No Generic Alternatives

All four injectable CGRP antibodies are biologic medications under patent protection. Biosimilars have not yet been approved for this class in the United States. The brand-name status is not elective — these are the only options in their class.

Strong Defense Against Minimization

Defense counsel frequently argue that post-accident headaches are benign and self-limiting. A client who has received quarterly Vyepti infusions or monthly Aimovig injections for 12 months has 12 months of documented specialist-prescribed, biologic-class neurological treatment. This is among the strongest possible pharmacological evidence that the post-traumatic migraine condition is genuine, diagnosed, and disabling.

[!KEY] All four injectable CGRP antibodies are branded biologics with no approved biosimilars — an adjuster's argument that pricing should be reduced to a "generic equivalent" fails because no generic equivalent exists; the prescribing choice is clinically binary, not a brand vs. generic decision.

Conclusion

The injectable CGRP monoclonal antibodies represent the most advanced pharmacological tools available for post-traumatic migraine prevention. For personal injury patients with significant migraine burden following an accident, they offer sustained neurological protection that older medications cannot match. For attorneys, they generate detailed, specialist-level documentation of ongoing neurological injury management that is highly defensible.

For lien-based coverage of injectable CGRP medications, LienScripts provides pharmacy services for personal injury patients with no upfront cost.

Related Resources

Frequently Asked Questions

What is the difference between injectable CGRP antibodies and oral gepants?

Injectable CGRP antibodies (Aimovig, Emgality, Ajovy, Vyepti) are large protein biologics that provide extended CGRP blockade for weeks to months from a single injection or infusion. Oral gepants (Qulipta, Nurtec ODT, Ubrelvy) are small molecules taken daily or as needed for shorter-duration effects. Antibodies are generally used for more severe or refractory migraine.

How often are injectable CGRP medications administered?

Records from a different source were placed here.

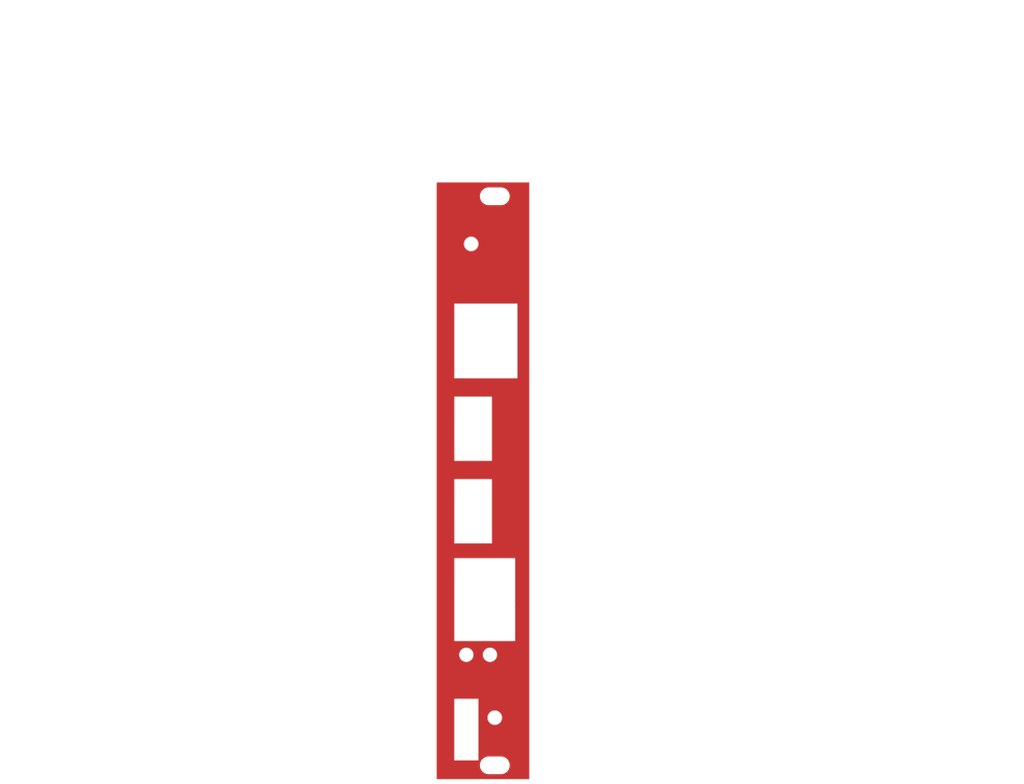
<source format=kicad_pcb>
(kicad_pcb (version 20221018) (generator pcbnew)

  (general
    (thickness 1.6)
  )

  (paper "USLetter")
  (title_block
    (title "Eurocard faceplate for Raspberry Pi 5 and Elma extractor")
    (date "2024-01-15")
    (rev "1")
    (company "WorlickWerx")
    (comment 1 "Coffee to Marten Electric by Martin Niec; www.martenelectric.cz; martenelectric@gmail.com")
    (comment 2 "Creative Commons Attribution 4.0 International license. CC-BY-4.0")
    (comment 3 "PCB dimensions: 20x128mm, 1 layer Aluminium")
  )

  (layers
    (0 "F.Cu" signal)
    (31 "B.Cu" signal)
    (32 "B.Adhes" user "B.Adhesive")
    (33 "F.Adhes" user "F.Adhesive")
    (34 "B.Paste" user)
    (35 "F.Paste" user)
    (36 "B.SilkS" user "B.Silkscreen")
    (37 "F.SilkS" user "F.Silkscreen")
    (38 "B.Mask" user)
    (39 "F.Mask" user)
    (40 "Dwgs.User" user "User.Drawings")
    (41 "Cmts.User" user "User.Comments")
    (42 "Eco1.User" user "User.Eco1")
    (43 "Eco2.User" user "User.Eco2")
    (44 "Edge.Cuts" user)
    (45 "Margin" user)
    (46 "B.CrtYd" user "B.Courtyard")
    (47 "F.CrtYd" user "F.Courtyard")
    (48 "B.Fab" user)
    (49 "F.Fab" user)
  )

  (setup
    (pad_to_mask_clearance 0)
    (grid_origin 93.546 167.392)
    (pcbplotparams
      (layerselection 0x0001080_7fffffff)
      (plot_on_all_layers_selection 0x0000000_00000000)
      (disableapertmacros false)
      (usegerberextensions false)
      (usegerberattributes false)
      (usegerberadvancedattributes false)
      (creategerberjobfile false)
      (dashed_line_dash_ratio 12.000000)
      (dashed_line_gap_ratio 3.000000)
      (svgprecision 6)
      (plotframeref false)
      (viasonmask false)
      (mode 1)
      (useauxorigin false)
      (hpglpennumber 1)
      (hpglpenspeed 20)
      (hpglpendiameter 15.000000)
      (dxfpolygonmode true)
      (dxfimperialunits true)
      (dxfusepcbnewfont true)
      (psnegative false)
      (psa4output false)
      (plotreference true)
      (plotvalue false)
      (plotinvisibletext false)
      (sketchpadsonfab false)
      (subtractmaskfromsilk true)
      (outputformat 1)
      (mirror false)
      (drillshape 0)
      (scaleselection 1)
      (outputdirectory "pcbway")
    )
  )

  (net 0 "")

  (footprint "Marten Atomics Logo 1" (layer "F.Cu") (at 0 0))

  (footprint "Marten Atomics Logo 1" (layer "F.Cu") (at 0 0))

  (footprint "Marten Atomics Logo 1" (layer "F.Cu") (at 0 0))

  (footprint "MountingHole:MountingHole_2.7mm" (layer "F.Cu") (at 106.1112 41.9696 180))

  (footprint "MountingHole:MountingHole_2.7mm" (layer "F.Cu") (at 106.1112 164.3696 180))

  (footprint "Library:pi5face" (layer "B.Cu") (at 97.4512 144.3416 90))

  (gr_line (start 93.5812 167.3696) (end 93.5812 38.9696)
    (stroke (width 0.05) (type solid)) (layer "Edge.Cuts") (tstamp 00000000-0000-0000-0000-000060857bbd))
  (gr_line (start 113.5612 167.3696) (end 93.5812 167.3696)
    (stroke (width 0.05) (type solid)) (layer "Edge.Cuts") (tstamp 00000000-0000-0000-0000-000060857bc0))
  (gr_line (start 93.5812 38.9696) (end 113.5612 38.9696)
    (stroke (width 0.05) (type solid)) (layer "Edge.Cuts") (tstamp 00000000-0000-0000-0000-000060857bc3))
  (gr_line (start 113.5612 38.9696) (end 113.5612 167.3696)
    (stroke (width 0.05) (type solid)) (layer "Edge.Cuts") (tstamp 00000000-0000-0000-0000-000060857bc9))
  (gr_circle (center 101.0312 52.2196) (end 99.5312 52.2196)
    (stroke (width 0.2) (type solid)) (fill none) (layer "Edge.Cuts") (tstamp 373c840c-ead0-4673-a196-33f9fee9650b))
  (gr_rect (start 97.4512 150.1296) (end 102.5312 163.2296)
    (stroke (width 0.2) (type solid)) (fill none) (layer "Edge.Cuts") (tstamp 7c5199df-c090-46f9-aaf5-899b9439956d))
  (gr_circle (center 106.1112 154.1196) (end 104.6112 154.1196)
    (stroke (width 0.2) (type solid)) (fill none) (layer "Edge.Cuts") (tstamp aeae538b-b2bf-48bb-a20a-e12998fb8071))
  (gr_text "Notes:\n4 HP 20.32mm, nominal 20.0mm, this 19.98mm\n" (at 147.14 35.566) (layer "Dwgs.User") (tstamp b2a63dc1-a73f-426d-8894-63a363fd8532)
    (effects (font (size 1.5 1.5) (thickness 0.3) bold) (justify left bottom))
  )

  (zone (net 0) (net_name "") (layer "F.Cu") (tstamp 00000000-0000-0000-0000-000061158068) (hatch edge 0.508)
    (connect_pads (clearance 0.508))
    (min_thickness 0.254) (filled_areas_thickness no)
    (fill yes (thermal_gap 0.508) (thermal_bridge_width 0.508))
    (polygon
      (pts
        (xy 92.5612 38.3696)
        (xy 114.5612 38.3696)
        (xy 114.5612 168.3696)
        (xy 92.5612 168.3696)
      )
    )
    (filled_polygon
      (layer "F.Cu")
      (island)
      (pts
        (xy 113.477821 39.015102)
        (xy 113.524314 39.068758)
        (xy 113.5357 39.1211)
        (xy 113.5357 167.2181)
        (xy 113.515698 167.286221)
        (xy 113.462042 167.332714)
        (xy 113.4097 167.3441)
        (xy 93.7327 167.3441)
        (xy 93.664579 167.324098)
        (xy 93.618086 167.270442)
        (xy 93.6067 167.2181)
        (xy 93.6067 164.439196)
        (xy 102.906887 164.439196)
        (xy 102.937314 164.715728)
        (xy 103.00768 164.984878)
        (xy 103.080216 165.155568)
        (xy 103.116484 165.240914)
        (xy 103.261408 165.478381)
        (xy 103.439363 165.692217)
        (xy 103.646557 165.877863)
        (xy 103.878573 166.031363)
        (xy 104.130467 166.149446)
        (xy 104.396869 166.229595)
        (xy 104.672095 166.270099)
        (xy 104.672098 166.2701)
        (xy 104.672101 166.2701)
        (xy 107.480663 166.2701)
        (xy 107.688655 166.254877)
        (xy 107.960197 166.194388)
        (xy 108.220038 166.095008)
        (xy 108.46264 165.958853)
        (xy 108.682832 165.788826)
        (xy 108.875922 165.588551)
        (xy 109.037793 165.362296)
        (xy 109.164997 165.114883)
        (xy 109.254821 164.851586)
        (xy 109.305352 164.578016)
        (xy 109.315513 164.300004)
        (xy 109.285086 164.023476)
        (xy 109.21472 163.754324)
        (xy 109.105916 163.498286)
        (xy 108.960992 163.260819)
        (xy 108.783037 163.046983)
        (xy 108.575843 162.861337)
        (xy 108.343827 162.707837)
        (xy 108.20806 162.644192)
        (xy 108.091934 162.589754)
        (xy 108.012463 162.565844)
        (xy 107.825531 162.509605)
        (xy 107.825526 162.509604)
        (xy 107.825522 162.509603)
        (xy 107.550303 162.4691)
        (xy 107.550299 162.4691)
        (xy 104.741737 162.4691)
        (xy 104.533741 162.484323)
        (xy 104.262209 162.54481)
        (xy 104.262197 162.544814)
        (xy 104.002361 162.644192)
        (xy 103.759759 162.780347)
        (xy 103.539566 162.950375)
        (xy 103.539565 162.950376)
        (xy 103.34648 163.150646)
        (xy 103.184604 163.376907)
        (xy 103.057404 163.624314)
        (xy 102.967577 163.88762)
        (xy 102.917047 164.161187)
        (xy 102.906887 164.439196)
        (xy 93.6067 164.439196)
        (xy 93.6067 163.210035)
        (xy 97.423598 163.210035)
        (xy 97.423599 163.229599)
        (xy 97.425698 163.234667)
        (xy 97.425699 163.234672)
        (xy 97.4257 163.234672)
        (xy 97.431683 163.249117)
        (xy 97.4512 163.257201)
        (xy 97.470775 163.257201)
        (xy 97.481337 163.2551)
        (xy 102.501063 163.2551)
        (xy 102.511625 163.257201)
        (xy 102.5312 163.257201)
        (xy 102.550717 163.249117)
        (xy 102.5567 163.234672)
        (xy 102.558801 163.2296)
        (xy 102.5588 163.229598)
        (xy 102.558801 163.229597)
        (xy 102.558801 163.210035)
        (xy 102.5567 163.199467)
        (xy 102.5567 154.1196)
        (xy 104.580983 154.1196)
        (xy 104.599823 154.358978)
        (xy 104.655876 154.592461)
        (xy 104.655877 154.592463)
        (xy 104.747767 154.814304)
        (xy 104.747768 154.814305)
        (xy 104.873225 155.019035)
        (xy 104.87323 155.019042)
        (xy 105.029172 155.201627)
        (xy 105.207581 155.354002)
        (xy 105.211761 155.357572)
        (xy 105.416496 155.483033)
        (xy 105.638337 155.574923)
        (xy 105.871821 155.630977)
        (xy 106.1112 155.649817)
        (xy 106.350579 155.630977)
        (xy 106.584063 155.574923)
        (xy 106.805904 155.483033)
        (xy 107.010639 155.357572)
        (xy 107.193227 155.201627)
        (xy 107.349172 155.019039)
        (xy 107.474633 154.814304)
        (xy 107.566523 154.592463)
        (xy 107.622577 154.358979)
        (xy 107.641417 154.1196)
        (xy 107.622577 153.880221)
        (xy 107.566523 153.646737)
        (xy 107.474633 153.424896)
        (xy 107.349172 153.220161)
        (xy 107.349169 153.220157)
        (xy 107.193227 153.037572)
        (xy 107.010642 152.88163)
        (xy 107.010635 152.881625)
        (xy 106.827322 152.769292)
        (xy 106.805904 152.756167)
        (xy 106.584063 152.664277)
        (xy 106.584061 152.664276)
        (xy 106.42434 152.625931)
        (xy 106.350579 152.608223)
        (xy 106.1112 152.589383)
        (xy 105.871821 152.608223)
        (xy 105.638338 152.664276)
        (xy 105.416494 152.756168)
        (xy 105.211764 152.881625)
        (xy 105.211757 152.88163)
        (xy 105.029172 153.037572)
        (xy 104.87323 153.220157)
        (xy 104.873225 153.220164)
        (xy 104.747768 153.424894)
        (xy 104.655876 153.646738)
        (xy 104.599823 153.880221)
        (xy 104.580983 154.1196)
        (xy 102.5567 154.1196)
        (xy 102.5567 150.159736)
        (xy 102.558801 150.149175)
        (xy 102.558801 150.129599)
        (xy 102.550717 150.110083)
        (xy 102.536272 150.1041)
        (xy 102.536272 150.104099)
        (xy 102.536267 150.104098)
        (xy 102.5312 150.101999)
        (xy 102.511626 150.101999)
        (xy 102.501064 150.1041)
        (xy 97.481336 150.1041)
        (xy 97.470774 150.101999)
        (xy 97.451198 150.101999)
        (xy 97.446131 150.104098)
        (xy 97.446128 150.1041)
        (xy 97.431682 150.110083)
        (xy 97.423599 150.129599)
        (xy 97.423599 150.149175)
        (xy 97.4257 150.159736)
        (xy 97.4257 163.199467)
        (xy 97.423598 163.210035)
        (xy 93.6067 163.210035)
        (xy 93.6067 140.5916)
        (xy 98.460983 140.5916)
        (xy 98.479823 140.830978)
        (xy 98.535876 141.064461)
        (xy 98.535877 141.064463)
        (xy 98.627767 141.286304)
        (xy 98.627768 141.286305)
        (xy 98.753225 141.491035)
        (xy 98.75323 141.491042)
        (xy 98.909172 141.673627)
        (xy 99.087581 141.826002)
        (xy 99.091761 141.829572)
        (xy 99.296496 141.955033)
        (xy 99.518337 142.046923)
        (xy 99.751821 142.102977)
        (xy 99.9912 142.121817)
        (xy 100.230579 142.102977)
        (xy 100.464063 142.046923)
        (xy 100.685904 141.955033)
        (xy 100.890639 141.829572)
        (xy 101.073227 141.673627)
        (xy 101.229172 141.491039)
        (xy 101.354633 141.286304)
        (xy 101.446523 141.064463)
        (xy 101.502577 140.830979)
        (xy 101.521417 140.5916)
        (xy 103.540983 140.5916)
        (xy 103.559823 140.830978)
        (xy 103.615876 141.064461)
        (xy 103.615877 141.064463)
        (xy 103.707767 141.286304)
        (xy 103.707768 141.286305)
        (xy 103.833225 141.491035)
        (xy 103.83323 141.491042)
        (xy 103.989172 141.673627)
        (xy 104.167581 141.826002)
        (xy 104.171761 141.829572)
        (xy 104.376496 141.955033)
        (xy 104.598337 142.046923)
        (xy 104.831821 142.102977)
        (xy 105.0712 142.121817)
        (xy 105.310579 142.102977)
        (xy 105.544063 142.046923)
        (xy 105.765904 141.955033)
        (xy 105.970639 141.829572)
        (xy 106.153227 141.673627)
        (xy 106.309172 141.491039)
        (xy 106.434633 141.286304)
        (xy 106.526523 141.064463)
        (xy 106.582577 140.830979)
        (xy 106.601417 140.5916)
        (xy 106.582577 140.352221)
        (xy 106.526523 140.118737)
        (xy 106.434633 139.896896)
        (xy 106.309172 139.692161)
        (xy 106.309169 139.692157)
        (xy 106.153227 139.509572)
        (xy 105.970642 139.35363)
        (xy 105.970635 139.353625)
        (xy 105.787322 139.241292)
        (xy 105.765904 139.228167)
        (xy 105.544063 139.136277)
        (xy 105.544061 139.136276)
        (xy 105.38434 139.097931)
        (xy 105.310579 139.080223)
        (xy 105.0712 139.061383)
        (xy 104.831821 139.080223)
        (xy 104.598338 139.136276)
        (xy 104.376494 139.228168)
        (xy 104.171764 139.353625)
        (xy 104.171757 139.35363)
        (xy 103.989172 139.509572)
        (xy 103.83323 139.692157)
        (xy 103.833225 139.692164)
        (xy 103.707768 139.896894)
        (xy 103.615876 140.118738)
        (xy 103.559823 140.352221)
        (xy 103.540983 140.5916)
        (xy 101.521417 140.5916)
        (xy 101.502577 140.352221)
        (xy 101.446523 140.118737)
        (xy 101.354633 139.896896)
        (xy 101.229172 139.692161)
        (xy 101.229169 139.692157)
        (xy 101.073227 139.509572)
        (xy 100.890642 139.35363)
        (xy 100.890635 139.353625)
        (xy 100.707322 139.241292)
        (xy 100.685904 139.228167)
        (xy 100.464063 139.136277)
        (xy 100.464061 139.136276)
        (xy 100.30434 139.097931)
        (xy 100.230579 139.080223)
        (xy 99.9912 139.061383)
        (xy 99.751821 139.080223)
        (xy 99.518338 139.136276)
        (xy 99.296494 139.228168)
        (xy 99.091764 139.353625)
        (xy 99.091757 139.35363)
        (xy 98.909172 139.509572)
        (xy 98.75323 139.692157)
        (xy 98.753225 139.692164)
        (xy 98.627768 139.896894)
        (xy 98.535876 140.118738)
        (xy 98.479823 140.352221)
        (xy 98.460983 140.5916)
        (xy 93.6067 140.5916)
        (xy 93.6067 137.572035)
        (xy 97.423598 137.572035)
        (xy 97.423599 137.591599)
        (xy 97.425698 137.596667)
        (xy 97.425699 137.596672)
        (xy 97.4257 137.596672)
        (xy 97.431683 137.611117)
        (xy 97.4512 137.619201)
        (xy 97.470775 137.619201)
        (xy 97.481337 137.6171)
        (xy 110.421063 137.6171)
        (xy 110.431625 137.619201)
        (xy 110.4512 137.619201)
        (xy 110.470717 137.611117)
        (xy 110.4767 137.596672)
        (xy 110.478801 137.5916)
        (xy 110.4788 137.591598)
        (xy 110.478801 137.591597)
        (xy 110.478801 137.572035)
        (xy 110.4767 137.561467)
        (xy 110.4767 119.871736)
        (xy 110.478801 119.861175)
        (xy 110.478801 119.841599)
        (xy 110.470717 119.822083)
        (xy 110.456272 119.8161)
        (xy 110.456272 119.816099)
        (xy 110.456267 119.816098)
        (xy 110.4512 119.813999)
        (xy 110.431626 119.813999)
        (xy 110.421064 119.8161)
        (xy 97.481336 119.8161)
        (xy 97.470774 119.813999)
        (xy 97.451198 119.813999)
        (xy 97.446131 119.816098)
        (xy 97.446128 119.8161)
        (xy 97.431682 119.822083)
        (xy 97.423599 119.841599)
        (xy 97.423599 119.861175)
        (xy 97.4257 119.871736)
        (xy 97.4257 137.561467)
        (xy 97.423598 137.572035)
        (xy 93.6067 137.572035)
        (xy 93.6067 116.572035)
        (xy 97.423598 116.572035)
        (xy 97.423599 116.591599)
        (xy 97.425698 116.596667)
        (xy 97.425699 116.596672)
        (xy 97.4257 116.596672)
        (xy 97.431683 116.611117)
        (xy 97.4512 116.619201)
        (xy 97.470775 116.619201)
        (xy 97.481337 116.6171)
        (xy 105.421063 116.6171)
        (xy 105.431625 116.619201)
        (xy 105.4512 116.619201)
        (xy 105.470717 116.611117)
        (xy 105.4767 116.596672)
        (xy 105.478801 116.5916)
        (xy 105.4788 116.591598)
        (xy 105.478801 116.591597)
        (xy 105.478801 116.572035)
        (xy 105.4767 116.561467)
        (xy 105.4767 102.871736)
        (xy 105.478801 102.861175)
        (xy 105.478801 102.841599)
        (xy 105.470717 102.822083)
        (xy 105.456272 102.8161)
        (xy 105.456272 102.816099)
        (xy 105.456267 102.816098)
        (xy 105.4512 102.813999)
        (xy 105.431626 102.813999)
        (xy 105.421064 102.8161)
        (xy 97.481336 102.8161)
        (xy 97.470774 102.813999)
        (xy 97.451198 102.813999)
        (xy 97.446131 102.816098)
        (xy 97.446128 102.8161)
        (xy 97.431682 102.822083)
        (xy 97.423599 102.841599)
        (xy 97.423599 102.861175)
        (xy 97.4257 102.871736)
        (xy 97.4257 116.561467)
        (xy 97.423598 116.572035)
        (xy 93.6067 116.572035)
        (xy 93.6067 98.822035)
        (xy 97.423598 98.822035)
        (xy 97.423599 98.841599)
        (xy 97.425698 98.846667)
        (xy 97.425699 98.846672)
        (xy 97.4257 98.846672)
        (xy 97.431683 98.861117)
        (xy 97.4512 98.869201)
        (xy 97.470775 98.869201)
        (xy 97.481337 98.8671)
        (xy 105.421063 98.8671)
        (xy 105.431625 98.869201)
        (xy 105.4512 98.869201)
        (xy 105.470717 98.861117)
        (xy 105.4767 98.846672)
        (xy 105.478801 98.8416)
        (xy 105.4788 98.841598)
        (xy 105.478801 98.841597)
        (xy 105.478801 98.822035)
        (xy 105.4767 98.811467)
        (xy 105.4767 85.121736)
        (xy 105.478801 85.111175)
        (xy 105.478801 85.091599)
        (xy 105.470717 85.072083)
        (xy 105.456272 85.0661)
        (xy 105.456272 85.066099)
        (xy 105.456267 85.066098)
        (xy 105.4512 85.063999)
        (xy 105.431626 85.063999)
        (xy 105.421064 85.0661)
        (xy 97.481336 85.0661)
        (xy 97.470774 85.063999)
        (xy 97.451198 85.063999)
        (xy 97.446131 85.066098)
        (xy 97.446128 85.0661)
        (xy 97.431682 85.072083)
        (xy 97.423599 85.091599)
        (xy 97.423599 85.111175)
        (xy 97.4257 85.121736)
        (xy 97.4257 98.811467)
        (xy 97.423598 98.822035)
        (xy 93.6067 98.822035)
        (xy 93.6067 81.072035)
        (xy 97.423598 81.072035)
        (xy 97.423599 81.091599)
        (xy 97.425698 81.096667)
        (xy 97.425699 81.096672)
        (xy 97.4257 81.096672)
        (xy 97.431683 81.111117)
        (xy 97.4512 81.119201)
        (xy 97.470775 81.119201)
        (xy 97.481337 81.1171)
        (xy 110.921063 81.1171)
        (xy 110.931625 81.119201)
        (xy 110.9512 81.119201)
        (xy 110.970717 81.111117)
        (xy 110.9767 81.096672)
        (xy 110.978801 81.0916)
        (xy 110.9788 81.091598)
        (xy 110.978801 81.091597)
        (xy 110.978801 81.072035)
        (xy 110.9767 81.061467)
        (xy 110.9767 65.121736)
        (xy 110.978801 65.111175)
        (xy 110.978801 65.091599)
        (xy 110.970717 65.072083)
        (xy 110.956272 65.0661)
        (xy 110.956272 65.066099)
        (xy 110.956267 65.066098)
        (xy 110.9512 65.063999)
        (xy 110.931626 65.063999)
        (xy 110.921064 65.0661)
        (xy 97.481336 65.0661)
        (xy 97.470774 65.063999)
        (xy 97.451198 65.063999)
        (xy 97.446131 65.066098)
        (xy 97.446128 65.0661)
        (xy 97.431682 65.072083)
        (xy 97.423599 65.091599)
        (xy 97.423599 65.111175)
        (xy 97.4257 65.121736)
        (xy 97.4257 81.061467)
        (xy 97.423598 81.072035)
        (xy 93.6067 81.072035)
        (xy 93.6067 52.2196)
        (xy 99.500983 52.2196)
        (xy 99.519823 52.458978)
        (xy 99.575876 52.692461)
        (xy 99.575877 52.692463)
        (xy 99.667767 52.914304)
        (xy 99.667768 52.914305)
        (xy 99.793225 53.119035)
        (xy 99.79323 53.119042)
        (xy 99.949172 53.301627)
        (xy 100.127581 53.454002)
        (xy 100.131761 53.457572)
        (xy 100.336496 53.583033)
        (xy 100.558337 53.674923)
        (xy 100.791821 53.730977)
        (xy 101.0312 53.749817)
        (xy 101.270579 53.730977)
        (xy 101.504063 53.674923)
        (xy 101.725904 53.583033)
        (xy 101.930639 53.457572)
        (xy 102.113227 53.301627)
        (xy 102.269172 53.119039)
        (xy 102.394633 52.914304)
        (xy 102.486523 52.692463)
        (xy 102.542577 52.458979)
        (xy 102.561417 52.2196)
        (xy 102.542577 51.980221)
        (xy 102.486523 51.746737)
        (xy 102.394633 51.524896)
        (xy 102.269172 51.320161)
        (xy 102.269169 51.320157)
        (xy 102.113227 51.137572)
        (xy 101.930642 50.98163)
        (xy 101.930635 50.981625)
        (xy 101.747322 50.869292)
        (xy 101.725904 50.856167)
        (xy 101.504063 50.764277)
        (xy 101.504061 50.764276)
        (xy 101.34434 50.725931)
        (xy 101.270579 50.708223)
        (xy 101.0312 50.689383)
        (xy 100.791821 50.708223)
        (xy 100.558338 50.764276)
        (xy 100.336494 50.856168)
        (xy 100.131764 50.981625)
        (xy 100.131757 50.98163)
        (xy 99.949172 51.137572)
        (xy 99.79323 51.320157)
        (xy 99.793225 51.320164)
        (xy 99.667768 51.524894)
        (xy 99.575876 51.746738)
        (xy 99.519823 51.980221)
        (xy 99.500983 52.2196)
        (xy 93.6067 52.2196)
        (xy 93.6067 42.039196)
        (xy 102.906887 42.039196)
        (xy 102.937314 42.315728)
        (xy 103.00768 42.584878)
        (xy 103.080216 42.755568)
        (xy 103.116484 42.840914)
        (xy 103.261408 43.078381)
        (xy 103.439363 43.292217)
        (xy 103.646557 43.477863)
        (xy 103.878573 43.631363)
        (xy 104.130467 43.749446)
        (xy 104.396869 43.829595)
        (xy 104.672095 43.870099)
        (xy 104.672098 43.8701)
        (xy 104.672101 43.8701)
        (xy 107.480663 43.8701)
        (xy 107.688655 43.854877)
        (xy 107.960197 43.794388)
        (xy 108.220038 43.695008)
        (xy 108.46264 43.558853)
        (xy 108.682832 43.388826)
        (xy 108.875922 43.188551)
        (xy 109.037793 42.962296)
        (xy 109.164997 42.714883)
        (xy 109.254821 42.451586)
        (xy 109.305352 42.178016)
        (xy 109.315513 41.900004)
        (xy 109.285086 41.623476)
        (xy 109.21472 41.354324)
        (xy 109.105916 41.098286)
        (xy 108.960992 40.860819)
        (xy 108.783037 40.646983)
        (xy 108.575843 40.461337)
        (xy 108.343827 40.307837)
        (xy 108.20806 40.244192)
        (xy 108.091934 40.189754)
        (xy 108.012463 40.165844)
        (xy 107.825531 40.109605)
        (xy 107.825526 40.109604)
        (xy 107.825522 40.109603)
        (xy 107.550303 40.0691)
        (xy 107.550299 40.0691)
        (xy 104.741737 40.0691)
        (xy 104.533741 40.084323)
        (xy 104.262209 40.14481)
        (xy 104.262197 40.144814)
        (xy 104.002361 40.244192)
        (xy 103.759759 40.380347)
        (xy 103.539566 40.550375)
        (xy 103.539565 40.550376)
        (xy 103.34648 40.750646)
        (xy 103.184604 40.976907)
        (xy 103.057404 41.224314)
        (xy 102.967577 41.48762)
        (xy 102.917047 41.761187)
        (xy 102.906887 42.039196)
        (xy 93.6067 42.039196)
        (xy 93.6067 39.1211)
        (xy 93.626702 39.052979)
        (xy 93.680358 39.006486)
        (xy 93.7327 38.9951)
        (xy 113.4097 38.9951)
      )
    )
  )
)

</source>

Aimovig and Emgality are monthly subcutaneous injections. Ajovy can be monthly or quarterly. Vyepti is a quarterly IV infusion. All are administered less frequently than daily oral preventives.

Are injectable CGRP antibodies covered under pharmacy liens?

Yes. Injectable CGRP medications dispensed by a pharmacy (Aimovig, Emgality, Ajovy autoinjectors) are covered under pharmacy liens. Vyepti infusions may generate both pharmacy and infusion center records, all of which can be incorporated into the lien documentation.